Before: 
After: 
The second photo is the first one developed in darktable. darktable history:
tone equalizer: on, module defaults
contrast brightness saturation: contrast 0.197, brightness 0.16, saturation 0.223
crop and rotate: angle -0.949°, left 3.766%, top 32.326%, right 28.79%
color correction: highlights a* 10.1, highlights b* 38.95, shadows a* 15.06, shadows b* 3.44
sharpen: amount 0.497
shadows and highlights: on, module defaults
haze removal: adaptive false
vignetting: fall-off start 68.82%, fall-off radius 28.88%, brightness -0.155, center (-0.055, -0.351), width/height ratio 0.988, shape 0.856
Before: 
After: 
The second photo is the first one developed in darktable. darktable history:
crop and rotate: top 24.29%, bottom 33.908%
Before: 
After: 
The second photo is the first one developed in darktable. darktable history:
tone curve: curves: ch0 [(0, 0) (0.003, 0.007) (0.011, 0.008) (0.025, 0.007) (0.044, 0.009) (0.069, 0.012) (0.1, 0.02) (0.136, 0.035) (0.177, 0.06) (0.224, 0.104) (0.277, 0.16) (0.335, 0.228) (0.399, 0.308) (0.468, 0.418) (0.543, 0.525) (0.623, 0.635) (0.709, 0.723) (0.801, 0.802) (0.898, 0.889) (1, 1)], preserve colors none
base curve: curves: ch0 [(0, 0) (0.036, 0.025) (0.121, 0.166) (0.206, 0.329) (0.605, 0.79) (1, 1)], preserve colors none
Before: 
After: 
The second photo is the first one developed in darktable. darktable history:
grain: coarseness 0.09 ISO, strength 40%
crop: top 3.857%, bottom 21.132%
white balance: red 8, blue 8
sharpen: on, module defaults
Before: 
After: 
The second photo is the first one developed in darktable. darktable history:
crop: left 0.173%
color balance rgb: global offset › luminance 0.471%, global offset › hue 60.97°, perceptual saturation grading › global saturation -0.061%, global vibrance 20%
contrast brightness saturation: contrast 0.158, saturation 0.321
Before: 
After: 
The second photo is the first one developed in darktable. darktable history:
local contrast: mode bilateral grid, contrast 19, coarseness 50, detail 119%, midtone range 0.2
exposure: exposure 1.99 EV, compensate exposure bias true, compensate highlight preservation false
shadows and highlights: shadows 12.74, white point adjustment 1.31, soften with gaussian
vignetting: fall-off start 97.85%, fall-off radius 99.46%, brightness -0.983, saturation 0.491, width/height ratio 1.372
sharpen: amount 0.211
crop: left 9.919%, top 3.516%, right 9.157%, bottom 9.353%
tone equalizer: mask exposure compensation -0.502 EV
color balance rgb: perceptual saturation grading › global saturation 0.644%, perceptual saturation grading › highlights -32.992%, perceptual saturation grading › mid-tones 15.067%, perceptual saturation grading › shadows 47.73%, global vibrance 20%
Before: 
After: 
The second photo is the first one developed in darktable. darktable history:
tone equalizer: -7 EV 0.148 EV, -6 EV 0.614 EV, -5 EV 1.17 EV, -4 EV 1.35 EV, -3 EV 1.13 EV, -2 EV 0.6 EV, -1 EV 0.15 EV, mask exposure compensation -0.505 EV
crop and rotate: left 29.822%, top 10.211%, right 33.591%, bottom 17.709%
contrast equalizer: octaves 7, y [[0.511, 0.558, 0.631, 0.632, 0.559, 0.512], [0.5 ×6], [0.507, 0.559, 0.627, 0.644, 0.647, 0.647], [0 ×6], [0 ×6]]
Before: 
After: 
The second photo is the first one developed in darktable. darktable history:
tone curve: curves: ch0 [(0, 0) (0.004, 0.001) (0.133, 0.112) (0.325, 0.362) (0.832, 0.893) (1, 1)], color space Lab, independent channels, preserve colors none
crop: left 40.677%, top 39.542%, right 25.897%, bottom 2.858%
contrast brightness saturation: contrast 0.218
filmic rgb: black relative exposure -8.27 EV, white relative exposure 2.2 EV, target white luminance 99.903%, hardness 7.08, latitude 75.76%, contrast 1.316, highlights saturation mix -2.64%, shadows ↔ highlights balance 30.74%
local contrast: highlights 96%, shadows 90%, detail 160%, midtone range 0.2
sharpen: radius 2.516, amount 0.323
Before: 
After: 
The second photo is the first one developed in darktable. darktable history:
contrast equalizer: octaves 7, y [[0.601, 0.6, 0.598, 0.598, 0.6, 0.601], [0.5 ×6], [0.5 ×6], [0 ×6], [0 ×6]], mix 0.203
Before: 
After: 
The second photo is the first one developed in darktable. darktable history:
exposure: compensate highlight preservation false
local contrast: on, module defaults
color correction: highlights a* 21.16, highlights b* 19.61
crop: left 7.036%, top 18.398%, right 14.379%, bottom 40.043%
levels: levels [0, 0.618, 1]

....

* Written instruction *
Edit the lines from the first one up to and including the line with "contrast brightness saturation: contrast 0.197, brightness", changing "developed" to "processed" and leaving everything else as it is.

* Solution *
Before: 
After: 
The second photo is the first one processed in darktable. darktable history:
tone equalizer: on, module defaults
contrast brightness saturation: contrast 0.197, brightness 0.16, saturation 0.223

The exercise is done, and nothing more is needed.